From the listing below, set down exactly the lines between the one holding "2 Months, CECABANK: -0.21 -> -0.23" and the one holding "2 Months, HSBC France: -0.28 -> -0.23", inclusive. No other line is wanted.
======== RECORDS SHOWN ========
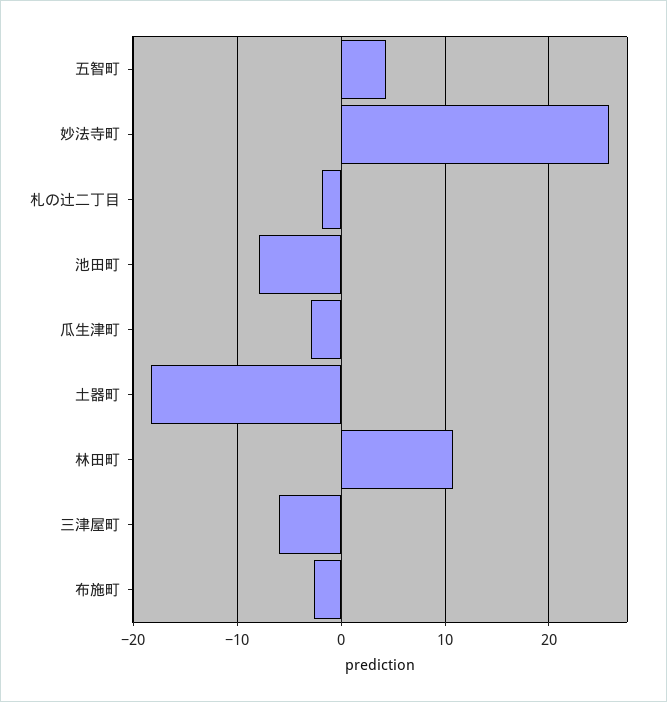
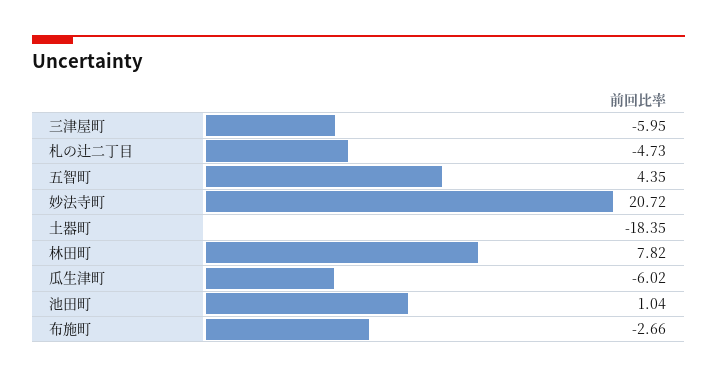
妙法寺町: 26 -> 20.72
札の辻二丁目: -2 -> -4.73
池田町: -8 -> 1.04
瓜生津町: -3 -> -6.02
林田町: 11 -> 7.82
========
======== RECORDS SHOWN ========
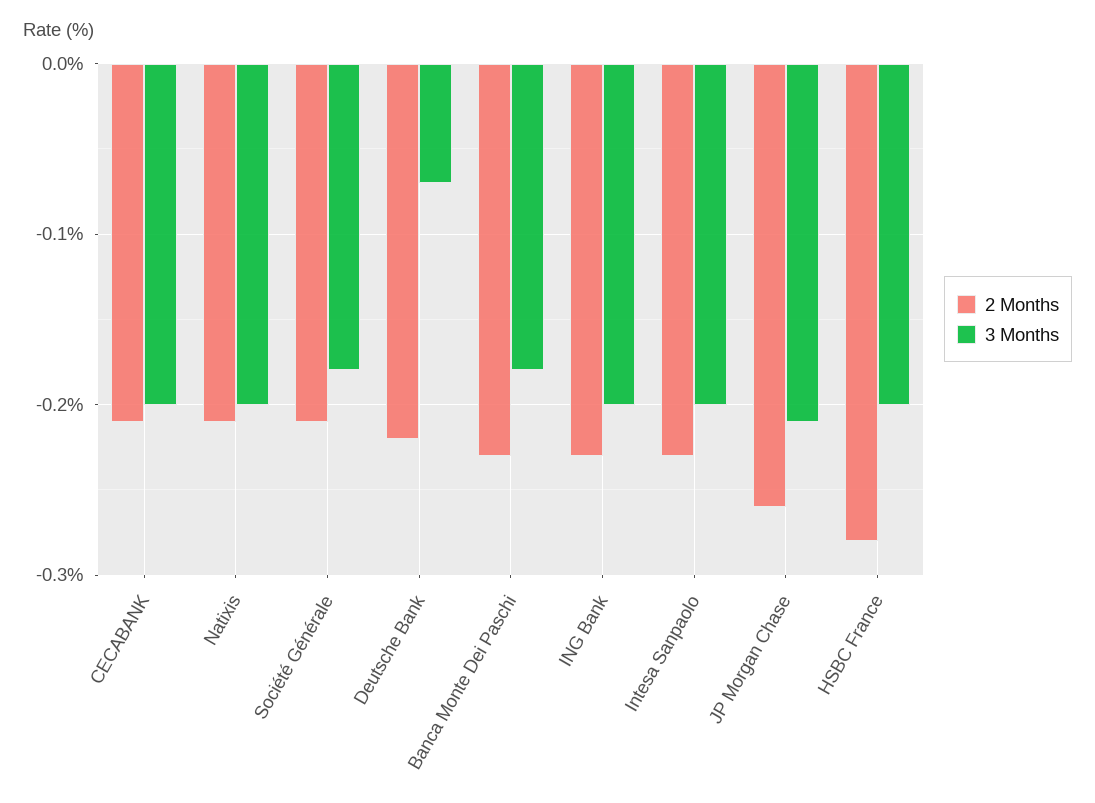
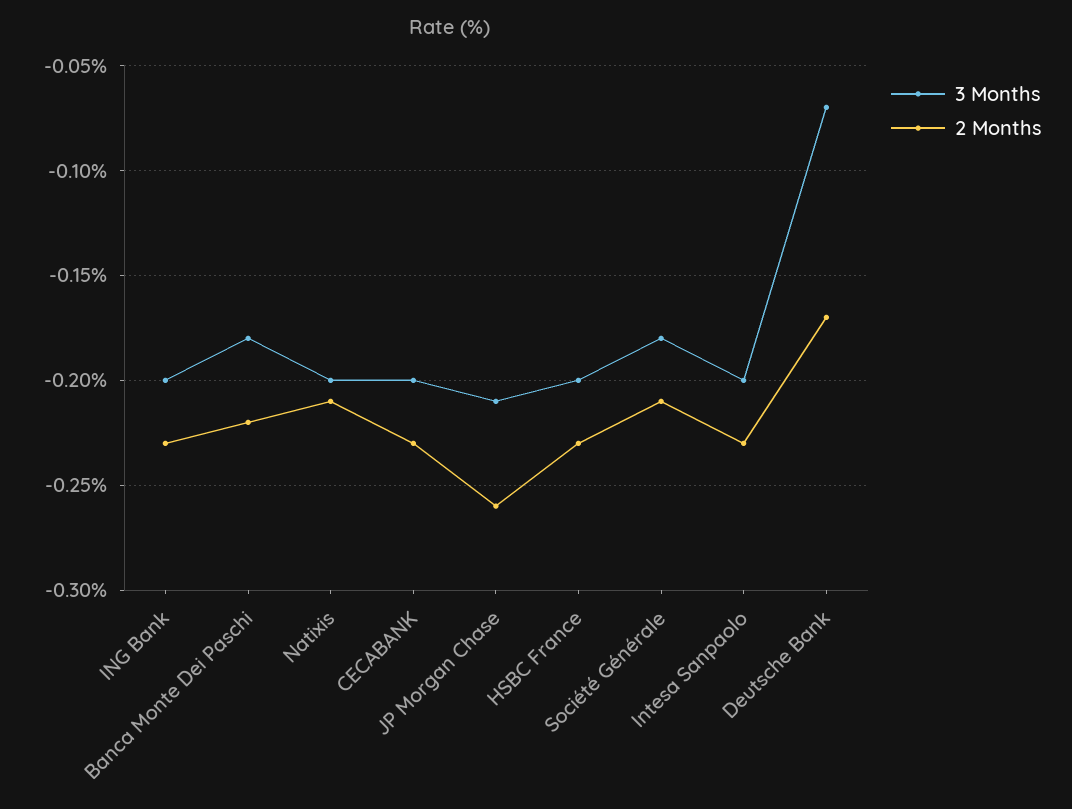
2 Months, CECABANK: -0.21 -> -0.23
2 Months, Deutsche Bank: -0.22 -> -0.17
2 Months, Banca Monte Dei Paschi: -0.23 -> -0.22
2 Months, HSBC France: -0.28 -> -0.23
========
YOUR SOLUTION
2 Months, CECABANK: -0.21 -> -0.23
2 Months, Deutsche Bank: -0.22 -> -0.17
2 Months, Banca Monte Dei Paschi: -0.23 -> -0.22
2 Months, HSBC France: -0.28 -> -0.23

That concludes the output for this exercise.